Tenta-se encaixar o discurso tanto dentro dos salões da grande mídia e da sociedade de elite - que Hermano define como o "disco voador" - quanto nos movimentos sociais, ignorando que os motivos que se encontram por trás disso são bastante mercadológicos, dentro de uma lógica neoliberal aplicada à cultura popular.

E mais. Tenta-se reciclar um discurso que, em si, é bastante confuso, dentro das mais diversas vozes que na prática falam a mesma coisa, seja o paranaense Pedro Alexandre Sanches em São Paulo, seja Eugênio Arantes Raggi em Belo Horizonte, seja Milton Moura em Salvador, seja Paulo César e Hermano, nordestinos, no Rio de Janeiro, também "palco" das pregações de MC Leonardo, que compartilha dos mesmos sonhos da revista Veja de ver a esquerda brasileira submissa e estéril.

Eles tentam enxertar a ideologia brega-popularesca dentro do caldeirão cultural brasileiro. Se ao menos eles assumissem algum vínculo com a ideologia neoliberal, seria válido considerar suas abordagens para o debate da problemática cultural brasileira.
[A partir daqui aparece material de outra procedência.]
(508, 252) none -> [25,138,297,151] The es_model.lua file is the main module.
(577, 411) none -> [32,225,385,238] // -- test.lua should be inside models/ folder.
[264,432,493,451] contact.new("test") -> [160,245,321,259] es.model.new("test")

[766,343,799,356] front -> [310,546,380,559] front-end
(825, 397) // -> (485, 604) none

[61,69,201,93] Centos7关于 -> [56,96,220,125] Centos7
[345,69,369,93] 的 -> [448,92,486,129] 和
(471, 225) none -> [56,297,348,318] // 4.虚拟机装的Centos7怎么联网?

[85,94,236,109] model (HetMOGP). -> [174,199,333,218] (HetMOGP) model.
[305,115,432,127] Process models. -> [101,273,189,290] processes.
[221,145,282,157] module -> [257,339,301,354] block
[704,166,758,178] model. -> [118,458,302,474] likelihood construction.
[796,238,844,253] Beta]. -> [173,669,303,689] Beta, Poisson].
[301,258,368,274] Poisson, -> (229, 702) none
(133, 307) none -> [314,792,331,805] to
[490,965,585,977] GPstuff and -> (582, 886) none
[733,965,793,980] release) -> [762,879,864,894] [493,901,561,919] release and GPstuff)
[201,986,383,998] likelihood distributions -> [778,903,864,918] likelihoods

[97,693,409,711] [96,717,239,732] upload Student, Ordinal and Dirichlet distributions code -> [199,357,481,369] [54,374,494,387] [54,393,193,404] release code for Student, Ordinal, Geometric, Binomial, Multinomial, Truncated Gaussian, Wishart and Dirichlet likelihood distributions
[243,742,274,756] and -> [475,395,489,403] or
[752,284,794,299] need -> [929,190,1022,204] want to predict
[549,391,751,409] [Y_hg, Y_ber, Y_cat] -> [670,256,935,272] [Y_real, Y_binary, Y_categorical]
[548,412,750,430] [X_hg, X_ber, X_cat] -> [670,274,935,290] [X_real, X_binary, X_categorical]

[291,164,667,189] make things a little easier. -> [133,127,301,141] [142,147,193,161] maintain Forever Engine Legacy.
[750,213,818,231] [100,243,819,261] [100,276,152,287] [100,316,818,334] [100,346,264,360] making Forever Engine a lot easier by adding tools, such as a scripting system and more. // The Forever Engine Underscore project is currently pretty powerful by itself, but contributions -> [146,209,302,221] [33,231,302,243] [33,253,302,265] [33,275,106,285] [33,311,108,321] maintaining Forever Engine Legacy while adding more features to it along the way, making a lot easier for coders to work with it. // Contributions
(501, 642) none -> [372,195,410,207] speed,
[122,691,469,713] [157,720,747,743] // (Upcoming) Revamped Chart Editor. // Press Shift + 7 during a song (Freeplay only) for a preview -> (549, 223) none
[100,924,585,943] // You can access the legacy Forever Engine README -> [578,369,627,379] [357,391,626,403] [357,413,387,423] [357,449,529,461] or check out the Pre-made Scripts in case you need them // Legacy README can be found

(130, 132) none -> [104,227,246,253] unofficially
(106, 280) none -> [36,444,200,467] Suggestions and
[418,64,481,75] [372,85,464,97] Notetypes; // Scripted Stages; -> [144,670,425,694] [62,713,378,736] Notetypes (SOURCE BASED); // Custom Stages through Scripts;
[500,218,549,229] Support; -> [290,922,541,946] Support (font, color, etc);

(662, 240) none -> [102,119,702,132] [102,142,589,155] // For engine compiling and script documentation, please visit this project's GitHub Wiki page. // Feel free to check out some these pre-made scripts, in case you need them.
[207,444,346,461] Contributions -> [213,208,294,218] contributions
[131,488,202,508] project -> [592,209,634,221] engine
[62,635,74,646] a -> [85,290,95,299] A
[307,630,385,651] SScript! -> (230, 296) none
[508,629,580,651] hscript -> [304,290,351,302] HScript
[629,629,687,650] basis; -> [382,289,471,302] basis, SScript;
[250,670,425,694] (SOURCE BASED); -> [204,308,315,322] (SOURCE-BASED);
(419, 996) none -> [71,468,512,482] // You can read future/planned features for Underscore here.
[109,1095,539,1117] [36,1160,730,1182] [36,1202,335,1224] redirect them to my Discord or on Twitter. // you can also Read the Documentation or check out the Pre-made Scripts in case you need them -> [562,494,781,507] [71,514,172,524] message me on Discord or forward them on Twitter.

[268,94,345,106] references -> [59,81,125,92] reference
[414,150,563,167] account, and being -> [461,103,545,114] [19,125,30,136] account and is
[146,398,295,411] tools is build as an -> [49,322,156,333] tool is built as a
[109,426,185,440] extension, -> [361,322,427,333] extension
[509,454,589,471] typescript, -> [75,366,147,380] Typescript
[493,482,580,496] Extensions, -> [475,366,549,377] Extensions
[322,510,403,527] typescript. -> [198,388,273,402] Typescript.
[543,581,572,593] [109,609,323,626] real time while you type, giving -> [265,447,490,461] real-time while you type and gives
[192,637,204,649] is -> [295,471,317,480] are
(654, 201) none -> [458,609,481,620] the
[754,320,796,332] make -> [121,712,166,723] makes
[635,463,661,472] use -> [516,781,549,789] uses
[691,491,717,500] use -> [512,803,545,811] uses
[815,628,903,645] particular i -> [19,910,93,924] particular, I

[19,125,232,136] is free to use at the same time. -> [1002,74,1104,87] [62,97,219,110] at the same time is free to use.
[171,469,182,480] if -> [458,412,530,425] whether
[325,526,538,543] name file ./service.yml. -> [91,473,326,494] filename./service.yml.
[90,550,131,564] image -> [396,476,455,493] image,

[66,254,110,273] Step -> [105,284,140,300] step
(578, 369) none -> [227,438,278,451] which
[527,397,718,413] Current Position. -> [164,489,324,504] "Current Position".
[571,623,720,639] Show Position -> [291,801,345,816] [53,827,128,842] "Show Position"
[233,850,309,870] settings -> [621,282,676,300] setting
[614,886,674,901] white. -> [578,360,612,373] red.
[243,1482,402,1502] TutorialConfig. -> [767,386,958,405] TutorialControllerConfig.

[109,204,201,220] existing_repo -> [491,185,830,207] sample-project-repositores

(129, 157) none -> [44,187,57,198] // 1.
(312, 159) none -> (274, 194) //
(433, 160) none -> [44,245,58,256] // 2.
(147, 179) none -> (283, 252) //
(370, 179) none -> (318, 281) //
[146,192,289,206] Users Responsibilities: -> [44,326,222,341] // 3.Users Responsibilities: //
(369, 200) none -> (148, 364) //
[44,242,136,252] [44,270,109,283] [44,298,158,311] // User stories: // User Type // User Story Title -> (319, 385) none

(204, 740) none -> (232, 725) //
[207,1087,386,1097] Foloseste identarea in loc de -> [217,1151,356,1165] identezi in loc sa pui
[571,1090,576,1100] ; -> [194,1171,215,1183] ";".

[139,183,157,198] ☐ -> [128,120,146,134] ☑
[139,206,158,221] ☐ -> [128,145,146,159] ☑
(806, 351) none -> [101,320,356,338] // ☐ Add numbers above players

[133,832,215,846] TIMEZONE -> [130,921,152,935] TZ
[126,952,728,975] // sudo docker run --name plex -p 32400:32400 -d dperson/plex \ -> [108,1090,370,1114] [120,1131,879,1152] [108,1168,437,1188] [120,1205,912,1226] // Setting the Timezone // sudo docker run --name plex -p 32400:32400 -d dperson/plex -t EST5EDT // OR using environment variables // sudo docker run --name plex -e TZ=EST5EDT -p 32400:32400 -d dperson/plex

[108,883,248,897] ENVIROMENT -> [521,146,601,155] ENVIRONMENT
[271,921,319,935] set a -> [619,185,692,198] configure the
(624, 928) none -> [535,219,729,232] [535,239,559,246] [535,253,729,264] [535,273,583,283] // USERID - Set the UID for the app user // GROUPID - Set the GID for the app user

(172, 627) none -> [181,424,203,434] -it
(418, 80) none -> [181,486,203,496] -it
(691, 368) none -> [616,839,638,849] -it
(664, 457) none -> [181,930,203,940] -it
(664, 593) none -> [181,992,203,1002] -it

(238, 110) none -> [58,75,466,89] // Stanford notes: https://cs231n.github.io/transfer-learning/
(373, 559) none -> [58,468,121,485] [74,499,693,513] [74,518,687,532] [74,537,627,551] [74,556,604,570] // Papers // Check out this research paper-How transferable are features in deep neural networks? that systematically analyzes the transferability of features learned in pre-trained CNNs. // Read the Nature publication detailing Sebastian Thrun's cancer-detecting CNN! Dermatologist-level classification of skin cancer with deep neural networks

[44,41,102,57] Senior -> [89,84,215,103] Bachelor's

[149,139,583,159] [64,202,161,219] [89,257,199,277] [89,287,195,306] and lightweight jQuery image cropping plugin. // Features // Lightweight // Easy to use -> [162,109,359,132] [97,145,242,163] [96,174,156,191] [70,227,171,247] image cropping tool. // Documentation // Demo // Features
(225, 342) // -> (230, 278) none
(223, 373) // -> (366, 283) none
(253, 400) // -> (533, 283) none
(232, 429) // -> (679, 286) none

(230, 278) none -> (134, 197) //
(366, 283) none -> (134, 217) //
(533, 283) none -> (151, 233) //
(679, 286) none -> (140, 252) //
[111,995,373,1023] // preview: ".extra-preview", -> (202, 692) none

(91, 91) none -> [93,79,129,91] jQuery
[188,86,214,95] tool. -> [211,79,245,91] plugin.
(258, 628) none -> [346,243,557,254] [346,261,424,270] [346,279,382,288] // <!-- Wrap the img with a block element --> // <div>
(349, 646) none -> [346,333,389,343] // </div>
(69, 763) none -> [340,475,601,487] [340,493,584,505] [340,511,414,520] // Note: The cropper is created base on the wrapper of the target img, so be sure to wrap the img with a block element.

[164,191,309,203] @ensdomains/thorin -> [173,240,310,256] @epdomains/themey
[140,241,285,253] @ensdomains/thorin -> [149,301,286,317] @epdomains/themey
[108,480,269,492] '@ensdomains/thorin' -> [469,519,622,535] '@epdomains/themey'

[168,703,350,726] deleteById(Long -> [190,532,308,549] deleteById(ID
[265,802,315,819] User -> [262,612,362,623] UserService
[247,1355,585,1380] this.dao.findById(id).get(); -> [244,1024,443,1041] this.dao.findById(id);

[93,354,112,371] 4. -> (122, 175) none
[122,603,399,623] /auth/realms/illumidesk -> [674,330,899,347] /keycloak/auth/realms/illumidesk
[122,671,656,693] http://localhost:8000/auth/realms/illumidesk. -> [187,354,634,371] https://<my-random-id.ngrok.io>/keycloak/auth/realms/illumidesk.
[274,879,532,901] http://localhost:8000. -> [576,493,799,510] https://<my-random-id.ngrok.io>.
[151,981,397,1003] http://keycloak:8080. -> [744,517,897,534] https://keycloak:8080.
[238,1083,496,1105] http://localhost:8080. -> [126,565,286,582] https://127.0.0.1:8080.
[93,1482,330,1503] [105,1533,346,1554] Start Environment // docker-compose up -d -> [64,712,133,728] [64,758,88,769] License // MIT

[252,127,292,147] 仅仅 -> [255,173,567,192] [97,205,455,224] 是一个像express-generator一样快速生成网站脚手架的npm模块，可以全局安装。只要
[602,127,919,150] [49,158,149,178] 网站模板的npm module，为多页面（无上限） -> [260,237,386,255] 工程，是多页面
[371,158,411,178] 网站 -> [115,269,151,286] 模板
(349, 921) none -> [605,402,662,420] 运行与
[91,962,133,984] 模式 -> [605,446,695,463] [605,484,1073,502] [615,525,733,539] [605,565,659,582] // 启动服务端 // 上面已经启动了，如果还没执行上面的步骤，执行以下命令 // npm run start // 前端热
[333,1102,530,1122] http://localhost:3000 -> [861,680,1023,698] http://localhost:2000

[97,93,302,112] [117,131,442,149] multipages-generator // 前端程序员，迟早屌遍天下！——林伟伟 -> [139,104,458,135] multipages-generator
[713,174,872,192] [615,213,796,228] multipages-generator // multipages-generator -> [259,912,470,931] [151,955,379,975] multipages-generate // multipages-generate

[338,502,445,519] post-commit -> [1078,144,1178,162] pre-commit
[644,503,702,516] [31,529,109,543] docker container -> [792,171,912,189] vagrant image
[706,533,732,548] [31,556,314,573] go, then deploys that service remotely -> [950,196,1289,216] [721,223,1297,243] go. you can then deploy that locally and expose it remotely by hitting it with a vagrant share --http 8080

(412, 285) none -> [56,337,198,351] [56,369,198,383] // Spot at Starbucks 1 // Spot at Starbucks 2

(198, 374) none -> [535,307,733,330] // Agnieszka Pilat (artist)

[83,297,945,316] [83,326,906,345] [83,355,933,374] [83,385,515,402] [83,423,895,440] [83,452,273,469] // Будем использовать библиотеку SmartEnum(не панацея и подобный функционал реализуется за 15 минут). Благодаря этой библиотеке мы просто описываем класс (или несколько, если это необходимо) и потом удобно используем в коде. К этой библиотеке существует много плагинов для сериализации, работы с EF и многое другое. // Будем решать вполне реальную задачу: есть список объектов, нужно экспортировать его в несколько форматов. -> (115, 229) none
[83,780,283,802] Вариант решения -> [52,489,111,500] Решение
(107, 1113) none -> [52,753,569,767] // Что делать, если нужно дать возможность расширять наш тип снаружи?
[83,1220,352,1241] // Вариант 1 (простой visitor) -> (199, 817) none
Mas eles se autoproclamam "progressistas", mesmo mostrando vários pontos de vista bastante conservadores e até surreais.

Tidos como "sem preconceitos", eles são preconceituosos, na medida em que entendem a cultura popular não como um processo de relação social das comunidades, mas como um processo em que o poder midiático define o gosto popular que é "legitimado" por um discurso pseudo-etnográfico por esses intelectuais.

E isso é que faz eles ficarem condescendentes com a imbecilização cultural criticada por Mino Carta, embora não reconheçam essa imbecilização como tal. Para eles, pouco importa se os "artistas populares" e as "personalidades populares" de hoje são medíocres e incompetentes.

Pouco lhes importa que a burrice esteja por trás dessa pseudo-cultura. "É o que o povo sabe fazer", disse certa vez a professora da UFBA, Malu Fontes, sobre a mediocridade cultural do arrocha, ritmo pós-brega baiano.

ACEITAÇÃO CEGA

Se não temos mais Milton Santos, Jackson do Pandeiro e Dolores Duran, mas integrantes do Big Brother Brasil, cantores brega-popularescos e musas "popozudas", esses intelectuais tentam relativizar dizendo que são "outros tempos". Chamam a burrice desses nomes de "inteligência" e atribuem nosso questionamento a tudo isso a uma suposta "ignorância" e "incompreensão".

Nada mais elitista, nada mais preconceituoso. Não podemos contestar, que é um processo natural da verdadeira ruptura do preconceito. "Romper o preconceito" acaba sendo visto, erroneamente, como "aceitação", mesmo sem qualquer tipo de verificação. Daí a improcedência de haver uma "ruptura de preconceitos" baseada numa aceitação cega, que é muito mais preconceituosa.

Portanto, a blindagem intelectual tenta se reciclar. Criam-se novos "coitadinhos" como MC Naldo, falsos "cidadãos do mundo" como Valesca Popozuda. Um Coletivo Fora do Eixo que "gororobiza" a cultura brasileira juntando alhos com bugalhos enquanto recebe mesadas de George Soros e "namora escondido" a Yoani Sanchez, também está se mexendo para salvar a intelligentzia atual.

Enquanto isso, a intelectualidade, seja Hermano Vianna, Milton Moura etc, tenta desmentir as acusações de vínculo com a grande mídia ou com a influência ideológica do PSDB, da Folha de São Paulo e da Rede Globo. Acham que seus pontos de vista mercantilistas são "independentes" e "acima de interesses político-partidários".

Pode ser, mas eles buscam afinidade perfeita com os interesses das grandes corporações, dos grandes investidores de capital, dos barões da mídia, dos políticos mais reacionários e da "urubologia" que domina na nossa imprensa.

Para essa intelectualidade etnocêntrica, não devemos defender o fim do analfabetismo, a melhoria da cultura popular, a regulação midiática, o combate à baixaria. Para esses intelectuais, povo burro e estúpido rende mais dinheiro para a indústria cultural, e nada como camuflar essas intenções malignas com uma confortável retórica "socializante" que, queiram eles ou não, já começa a perder sua razão de ser.